(Optical and exposure parameters)
########################################

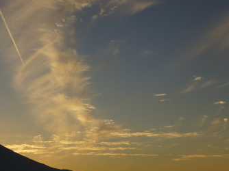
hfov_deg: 25.3
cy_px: 122
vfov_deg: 19.3
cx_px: 54
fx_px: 502
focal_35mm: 76
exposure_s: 1/320
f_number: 11
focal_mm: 22
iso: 100
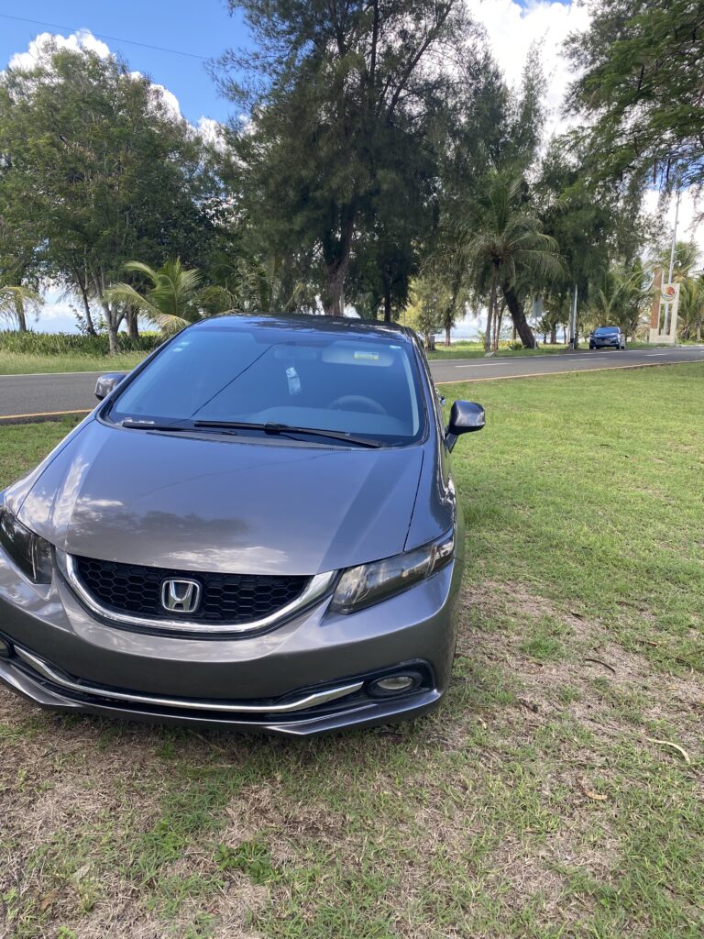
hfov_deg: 53.1
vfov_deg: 67.3
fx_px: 705
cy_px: 470
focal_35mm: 26
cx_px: 352
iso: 32
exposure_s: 1/398
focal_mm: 4.25
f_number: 1.8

########################################

TASK BRIEF: Your task is to return every entry exactly as it was written, with the pictures removed.

SOLUTION FOR THIS TASK:
hfov_deg: 25.3
cy_px: 122
vfov_deg: 19.3
cx_px: 54
fx_px: 502
focal_35mm: 76
exposure_s: 1/320
f_number: 11
focal_mm: 22
iso: 100
hfov_deg: 53.1
vfov_deg: 67.3
fx_px: 705
cy_px: 470
focal_35mm: 26
cx_px: 352
iso: 32
exposure_s: 1/398
focal_mm: 4.25
f_number: 1.8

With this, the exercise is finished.